Socket Hang Ups

At work we ran into the following situation. Let's say we have two microservices, A and B.

A calls B.

A -> B
A <- B

We use connection pooling, for performance gains (less TCP back and forth) and less network congestion in general.

After implementing connection pooling, we started experiencing intermittent socket hang up issues.

We eventually found out that we had a mismatch of timeouts between service A's HTTP client and service B. While service A would keep a connection open for 30s, service B would keep it open for 5s (the default in Node.js — we weren't even messing with this property).

So, service A would send a request, and after 5s of inactivity, service B would close the connection. For a time, if service A sends a request to service B, and uses that connection, it will get an ECONNRESET, which in Node.js, is reported with a socket hang up error message.

We need to set the timeouts so this never happens. It's best to have the client's keep alive timeout be slightly less than the server's — so it's the one closing inactive connections.

You Also Need Retries

For many of our use cases, we control the client and server. However, if you don't control the server (you're calling Stripe's API, for example), and you use connection pooling, you need to understand this can happen.

You can have intermittent ECONNRESET errors. And this is true independent of what language you're working in.

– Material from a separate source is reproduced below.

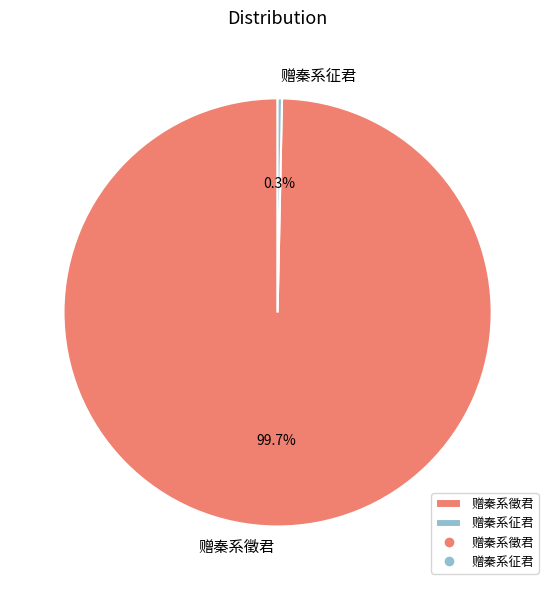

To the nearest percent, what is the combined percentage of 赠秦系徵君 and 赠秦系征君?

100%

I like this comment on an issue opened in Node.js

It's very important to understand the limitation of keepAlive and keep in mind that a keepAlive request can fail even though everything seems "ok" (since the server may at anytime decide to kill what it considers is an unused connection).


In summary

  1. If you have control over the client and server's socket timeouts, set them so the clients is slightly less than the servers. We don't want the server to be the one closing an inactive connection first, as that causes ECONNRESET errors.
  2. When using connection pooling, the server can kill the connection at anytime, and so you should have a retry strategy.